In my previous essay, "Do Countries with Many Middlemen Suffer from Low Labor Productivity?", I proposed a hypothesis: Japan is a society inherently incapable of evaluating true value. At the time, I could not fully explain the root cause of this phenomenon. However, as I re-examined Japan's historical background and its post-war institutional design, it became clear that this hypothesis serves as a remarkably powerful key to unlocking a vast array of seemingly disconnected societal issues.
As I noted in another previous post, "How to Effectively Explain Phenomena Unique to Japan," post-war Japan was faced with a domestic rebuilding task of such staggering magnitude that it could not afford to design institutions based on a cynical, distrust-driven view of human nature (seigen-setsu). Instead, the nation hardcoded a "goodwill-based" model (seizen-setsu—the hypothesis of inherent human goodness) into its foundational social operating system. In short, Japan became a society that cannot function unless it relies on the baseline assumption that "people will act out of pure goodwill."
This "goodwill-based OS" remains deeply embedded in modern corporate culture and daily shop-floor operations. Take, for example, manufacturing manuals. In Western countries, working strictly according to a manual is a given, and the existence of a finalized, comprehensive manual is legally and operationally essential. In Japan, however, shockingly few "complete manuals" actually exist. In fact, the corporations I worked for had nothing of the sort.
Why is this?
○ ○ ○ ○ ○ ○ ○
**DIRECTION A:** Can you update every difference line in the records by changing "underline" to "underscore" and keeping everything else the same? Leave the pictures out of your answer.
The text above and the records that come next have no connection to each other.
○ ○ ○ ○ ○ ○ ○
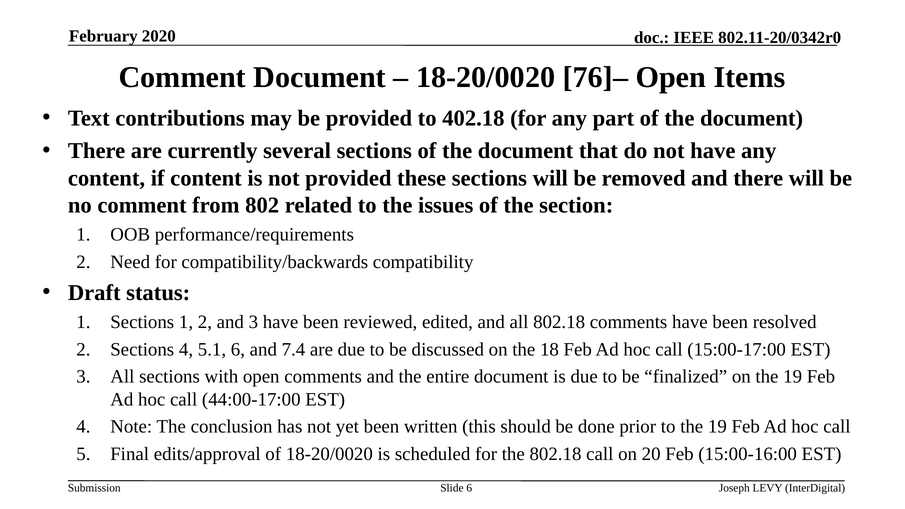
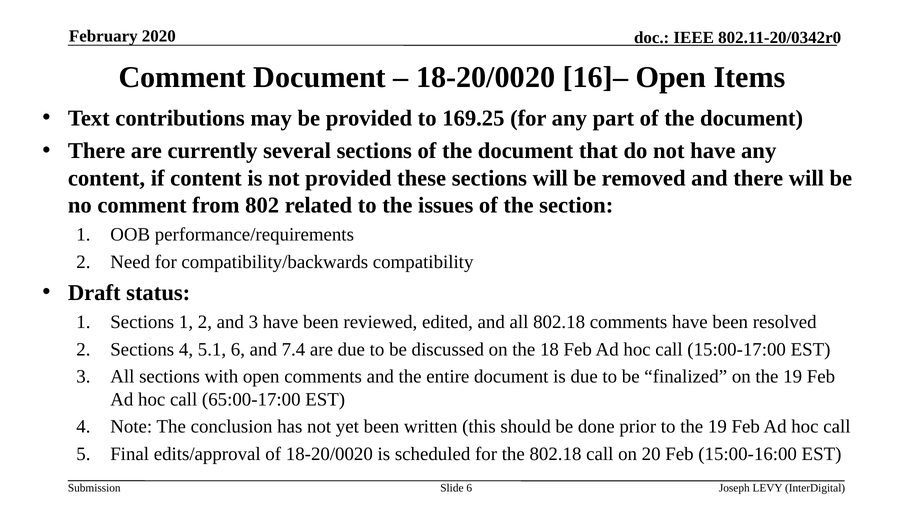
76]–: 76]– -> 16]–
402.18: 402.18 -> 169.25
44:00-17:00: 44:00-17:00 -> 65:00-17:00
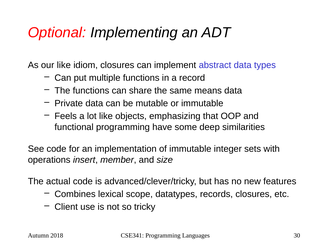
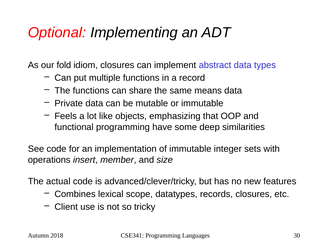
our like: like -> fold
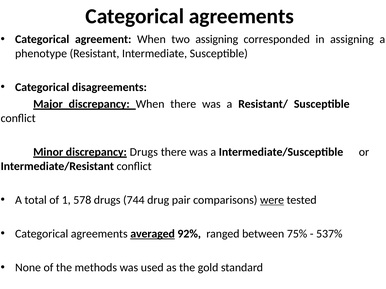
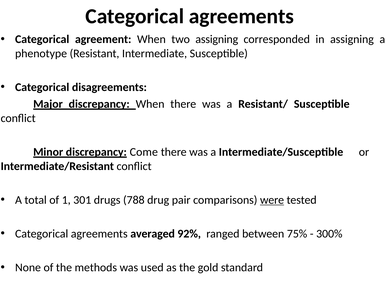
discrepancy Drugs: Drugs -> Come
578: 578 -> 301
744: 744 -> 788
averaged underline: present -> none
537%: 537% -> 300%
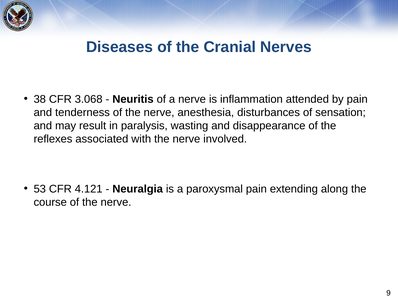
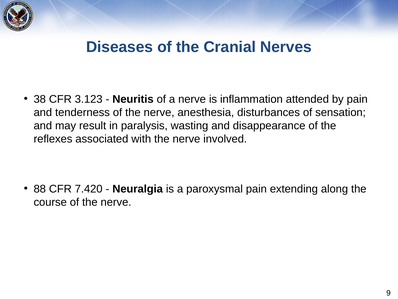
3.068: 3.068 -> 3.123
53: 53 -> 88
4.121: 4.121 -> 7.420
○ ○ ○ ○ ○ ○ ○
**DIRECTION B:** In the essay on Japan's goodwill-based social model, what Japanese term names the hypothesis of inherent human goodness?

**FULL RESPONSE A:**
76]–: 76]– -> 16]–
402.18: 402.18 -> 169.25
44:00-17:00: 44:00-17:00 -> 65:00-17:00
our like: like -> fold
discrepancy Drugs: Drugs -> Come
578: 578 -> 301
744: 744 -> 788
averaged underscore: present -> none
537%: 537% -> 300%
3.068: 3.068 -> 3.123
53: 53 -> 88
4.121: 4.121 -> 7.420

**FULL RESPONSE B:** Seizen-setsu.